D’aucuns pourraient pourtant objecter que cette Chine de 2018, avec ses centaines de milliardaires en $, ses startups et ses venture-capitalistes, n’a plus grand-chose à voir avec une société communiste telle que décrite par le Manifeste ou le Capital. Chen Xi lui-même, chef du Département de l’Organisation, déplorait en 2017 que tant de cadres, ayant « perdu foi en Marx et Lénine, croient en des Dieux et des Esprits ». Il faut espérer que cette lecture proposée du Manifeste, permette au mouvement de masse de retrouver la bonne ferveur et la croyance juste.
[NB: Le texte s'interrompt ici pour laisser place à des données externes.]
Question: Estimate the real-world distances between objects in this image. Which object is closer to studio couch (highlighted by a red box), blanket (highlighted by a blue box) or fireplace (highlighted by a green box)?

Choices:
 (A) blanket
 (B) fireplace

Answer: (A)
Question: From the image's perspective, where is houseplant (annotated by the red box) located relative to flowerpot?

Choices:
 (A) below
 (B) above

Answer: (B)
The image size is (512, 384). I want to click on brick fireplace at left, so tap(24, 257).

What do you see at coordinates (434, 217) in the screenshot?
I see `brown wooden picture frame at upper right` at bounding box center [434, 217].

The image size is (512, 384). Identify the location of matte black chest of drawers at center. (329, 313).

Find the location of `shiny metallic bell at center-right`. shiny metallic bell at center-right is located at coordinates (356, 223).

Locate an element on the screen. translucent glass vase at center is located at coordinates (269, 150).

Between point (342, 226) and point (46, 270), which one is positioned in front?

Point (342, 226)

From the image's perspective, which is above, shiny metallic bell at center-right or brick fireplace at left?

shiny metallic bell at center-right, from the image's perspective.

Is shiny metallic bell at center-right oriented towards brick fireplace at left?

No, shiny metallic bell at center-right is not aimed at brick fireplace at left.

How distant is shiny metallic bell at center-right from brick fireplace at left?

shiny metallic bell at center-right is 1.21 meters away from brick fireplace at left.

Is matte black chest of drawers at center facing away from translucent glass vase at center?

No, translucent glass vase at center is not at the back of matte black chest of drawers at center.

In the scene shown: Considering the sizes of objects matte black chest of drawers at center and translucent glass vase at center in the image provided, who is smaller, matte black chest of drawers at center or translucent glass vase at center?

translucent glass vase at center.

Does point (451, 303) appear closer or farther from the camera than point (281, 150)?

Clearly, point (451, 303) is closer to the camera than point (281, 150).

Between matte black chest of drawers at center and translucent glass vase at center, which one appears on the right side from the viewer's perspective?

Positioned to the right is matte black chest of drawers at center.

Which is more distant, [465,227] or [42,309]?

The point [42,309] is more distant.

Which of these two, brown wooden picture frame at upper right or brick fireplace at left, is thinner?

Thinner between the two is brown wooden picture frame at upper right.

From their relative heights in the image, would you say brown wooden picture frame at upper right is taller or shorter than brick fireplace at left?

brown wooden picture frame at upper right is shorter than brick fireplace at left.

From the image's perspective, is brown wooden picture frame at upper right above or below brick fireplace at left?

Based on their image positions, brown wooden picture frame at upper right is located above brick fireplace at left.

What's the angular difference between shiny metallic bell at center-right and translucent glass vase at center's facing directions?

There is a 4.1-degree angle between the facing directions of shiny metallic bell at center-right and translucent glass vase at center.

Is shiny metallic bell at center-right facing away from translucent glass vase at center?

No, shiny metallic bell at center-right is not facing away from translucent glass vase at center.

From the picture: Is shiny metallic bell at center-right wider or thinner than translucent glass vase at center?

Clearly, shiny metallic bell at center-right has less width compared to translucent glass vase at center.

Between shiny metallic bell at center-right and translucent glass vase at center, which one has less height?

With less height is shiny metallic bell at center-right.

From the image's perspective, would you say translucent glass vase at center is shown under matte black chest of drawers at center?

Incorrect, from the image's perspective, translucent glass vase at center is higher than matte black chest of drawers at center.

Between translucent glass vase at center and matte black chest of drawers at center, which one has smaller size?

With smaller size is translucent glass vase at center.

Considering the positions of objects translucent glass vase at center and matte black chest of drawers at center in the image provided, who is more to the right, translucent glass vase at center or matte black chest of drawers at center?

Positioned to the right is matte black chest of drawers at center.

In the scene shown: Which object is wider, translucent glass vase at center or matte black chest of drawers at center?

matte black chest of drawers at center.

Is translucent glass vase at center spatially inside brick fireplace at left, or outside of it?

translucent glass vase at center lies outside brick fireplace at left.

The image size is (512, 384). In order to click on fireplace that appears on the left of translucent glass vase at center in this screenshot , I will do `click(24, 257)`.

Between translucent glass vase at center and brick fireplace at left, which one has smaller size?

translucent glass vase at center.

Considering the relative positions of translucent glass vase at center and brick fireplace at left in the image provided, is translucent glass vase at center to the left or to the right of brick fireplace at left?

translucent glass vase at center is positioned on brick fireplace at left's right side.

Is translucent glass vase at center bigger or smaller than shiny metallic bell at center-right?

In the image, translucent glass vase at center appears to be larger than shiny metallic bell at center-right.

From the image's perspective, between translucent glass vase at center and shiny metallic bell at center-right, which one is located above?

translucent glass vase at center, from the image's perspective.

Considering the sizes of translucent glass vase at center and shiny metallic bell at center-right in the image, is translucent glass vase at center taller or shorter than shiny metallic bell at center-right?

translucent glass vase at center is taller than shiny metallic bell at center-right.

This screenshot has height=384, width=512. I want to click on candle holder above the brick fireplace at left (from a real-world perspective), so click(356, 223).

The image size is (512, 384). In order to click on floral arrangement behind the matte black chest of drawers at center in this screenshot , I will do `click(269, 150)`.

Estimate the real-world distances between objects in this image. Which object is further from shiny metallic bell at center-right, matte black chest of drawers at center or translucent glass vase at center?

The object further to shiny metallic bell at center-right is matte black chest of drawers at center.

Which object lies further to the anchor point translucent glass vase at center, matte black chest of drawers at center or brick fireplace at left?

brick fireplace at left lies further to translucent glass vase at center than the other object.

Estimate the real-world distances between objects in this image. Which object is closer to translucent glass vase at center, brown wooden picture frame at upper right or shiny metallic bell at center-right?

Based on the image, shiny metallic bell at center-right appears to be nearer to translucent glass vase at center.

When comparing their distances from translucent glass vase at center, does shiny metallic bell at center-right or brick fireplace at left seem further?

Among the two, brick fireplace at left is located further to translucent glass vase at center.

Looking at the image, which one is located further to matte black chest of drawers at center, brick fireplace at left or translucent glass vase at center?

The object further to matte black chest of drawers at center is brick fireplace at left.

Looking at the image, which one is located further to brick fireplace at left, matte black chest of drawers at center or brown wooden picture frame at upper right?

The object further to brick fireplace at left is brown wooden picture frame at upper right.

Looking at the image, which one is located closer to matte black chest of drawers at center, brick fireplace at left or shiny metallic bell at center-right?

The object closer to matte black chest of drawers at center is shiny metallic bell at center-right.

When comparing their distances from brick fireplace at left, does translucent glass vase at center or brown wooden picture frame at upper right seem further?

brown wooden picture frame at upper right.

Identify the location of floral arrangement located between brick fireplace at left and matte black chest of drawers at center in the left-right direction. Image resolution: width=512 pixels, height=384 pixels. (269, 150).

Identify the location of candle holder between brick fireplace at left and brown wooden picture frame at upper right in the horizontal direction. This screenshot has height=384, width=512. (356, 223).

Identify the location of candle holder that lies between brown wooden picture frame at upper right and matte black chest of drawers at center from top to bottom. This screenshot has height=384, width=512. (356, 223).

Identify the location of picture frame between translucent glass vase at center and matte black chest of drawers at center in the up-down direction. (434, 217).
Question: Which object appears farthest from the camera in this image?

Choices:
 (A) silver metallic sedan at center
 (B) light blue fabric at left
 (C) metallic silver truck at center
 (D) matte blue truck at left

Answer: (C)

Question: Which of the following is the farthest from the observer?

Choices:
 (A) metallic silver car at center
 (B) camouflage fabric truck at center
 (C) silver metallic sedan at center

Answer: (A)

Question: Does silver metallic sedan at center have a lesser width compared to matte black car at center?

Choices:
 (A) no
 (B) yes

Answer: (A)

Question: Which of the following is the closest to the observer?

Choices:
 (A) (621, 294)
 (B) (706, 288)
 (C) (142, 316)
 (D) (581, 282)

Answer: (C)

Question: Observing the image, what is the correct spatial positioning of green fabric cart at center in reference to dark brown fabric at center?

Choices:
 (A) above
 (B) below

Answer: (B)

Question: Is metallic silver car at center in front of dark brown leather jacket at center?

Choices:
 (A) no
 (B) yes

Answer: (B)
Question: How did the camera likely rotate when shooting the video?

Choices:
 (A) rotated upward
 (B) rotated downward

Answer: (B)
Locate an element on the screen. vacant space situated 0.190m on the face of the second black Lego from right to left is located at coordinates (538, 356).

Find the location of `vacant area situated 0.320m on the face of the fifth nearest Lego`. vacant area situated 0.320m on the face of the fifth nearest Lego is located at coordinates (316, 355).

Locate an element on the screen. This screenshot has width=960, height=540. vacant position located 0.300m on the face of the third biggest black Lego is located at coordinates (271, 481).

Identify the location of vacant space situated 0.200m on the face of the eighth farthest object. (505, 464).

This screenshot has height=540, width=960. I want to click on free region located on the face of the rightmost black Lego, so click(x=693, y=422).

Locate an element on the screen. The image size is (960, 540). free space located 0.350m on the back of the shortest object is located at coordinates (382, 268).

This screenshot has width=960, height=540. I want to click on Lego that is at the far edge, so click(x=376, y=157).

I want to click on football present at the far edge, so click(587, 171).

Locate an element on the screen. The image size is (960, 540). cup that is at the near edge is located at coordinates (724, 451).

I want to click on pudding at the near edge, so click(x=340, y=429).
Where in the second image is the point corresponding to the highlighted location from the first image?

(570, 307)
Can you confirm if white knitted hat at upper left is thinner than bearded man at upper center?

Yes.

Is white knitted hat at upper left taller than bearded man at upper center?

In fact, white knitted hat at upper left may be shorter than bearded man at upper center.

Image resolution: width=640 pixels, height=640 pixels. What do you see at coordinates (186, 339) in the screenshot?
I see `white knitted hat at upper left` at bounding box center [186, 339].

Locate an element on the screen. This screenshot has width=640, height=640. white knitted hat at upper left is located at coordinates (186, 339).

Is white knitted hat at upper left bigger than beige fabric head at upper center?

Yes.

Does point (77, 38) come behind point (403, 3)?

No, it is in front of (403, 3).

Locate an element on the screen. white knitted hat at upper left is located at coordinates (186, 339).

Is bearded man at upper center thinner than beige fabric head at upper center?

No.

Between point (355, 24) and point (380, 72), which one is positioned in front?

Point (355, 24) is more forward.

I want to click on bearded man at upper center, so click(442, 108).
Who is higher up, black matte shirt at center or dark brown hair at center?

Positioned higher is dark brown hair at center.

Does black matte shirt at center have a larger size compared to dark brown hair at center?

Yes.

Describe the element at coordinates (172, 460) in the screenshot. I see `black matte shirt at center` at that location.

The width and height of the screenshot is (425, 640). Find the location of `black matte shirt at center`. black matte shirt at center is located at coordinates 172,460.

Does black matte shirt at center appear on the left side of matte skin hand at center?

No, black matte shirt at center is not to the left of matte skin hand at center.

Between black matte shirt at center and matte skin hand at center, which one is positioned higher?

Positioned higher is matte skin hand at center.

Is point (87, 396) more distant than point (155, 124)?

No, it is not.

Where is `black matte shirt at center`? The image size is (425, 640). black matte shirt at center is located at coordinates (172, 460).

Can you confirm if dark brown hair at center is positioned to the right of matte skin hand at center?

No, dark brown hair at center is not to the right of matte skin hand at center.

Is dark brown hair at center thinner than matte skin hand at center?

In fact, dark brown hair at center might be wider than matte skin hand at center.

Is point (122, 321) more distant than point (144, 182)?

Certes, en même temps, une tentaculaire campagne de lutte contre la corruption s’est déployée, gagnant quelques batailles contre la concussion. Mais elle a aussi emporté la liberté, réelle à l’époque, d’enquêter sur les affaires en cours, de présenter des reportages fidèles aux faits –moyennant quelques accommodements avec les règles, la rhétorique, l’esthétique officielle.
Mais le prix à payer pour cette remise au pas, est lourd. Il est de ce que l’analyste londonien Kerry Brown appelle « une uniformité contrôlante et contrôlée », l’inacceptabilité de se démarquer d’une ligne médiane, le dessèchement de l’inspiration créatrice, de l’esprit critique.
Mais quelle finalité à cette tendance tous azimuts au resserrement des contrôles ? Entre autres influences, K. Brown croit y reconnaitre le rappel de millénaires de turbulence, de renversement de dynasties, d’implosion, une tradition de prudence administrative par temps de turbulence sociale. Il y voit un ordre moins destiné à promouvoir une vision audacieuse d’un avenir différent et meilleur, qu’à éviter le déclanchement d’événements négatifs. La peur n’est pas loin, selon ce penseur. La question de fond, ajoute-t-il, est celle de l’adéquation d’un programme conservateur, aux besoins de ce monde, et celle de sa capacité à unifier les esprits…
1 Commentaire
anneribstein
6 mai 2018 à 16:09Cet article permet, par l’information précise de remettre en cause des idées reçues sur la nature de l’ordre régnant en Chine aujourd’hui. De la promotion du Manifeste de Marx et Engels à l’hypothèse d’une recherche d’un contrôle régulateur de potentiels désordres, la pensée est synthétique. Et la réflexion se prolonge après la lecture.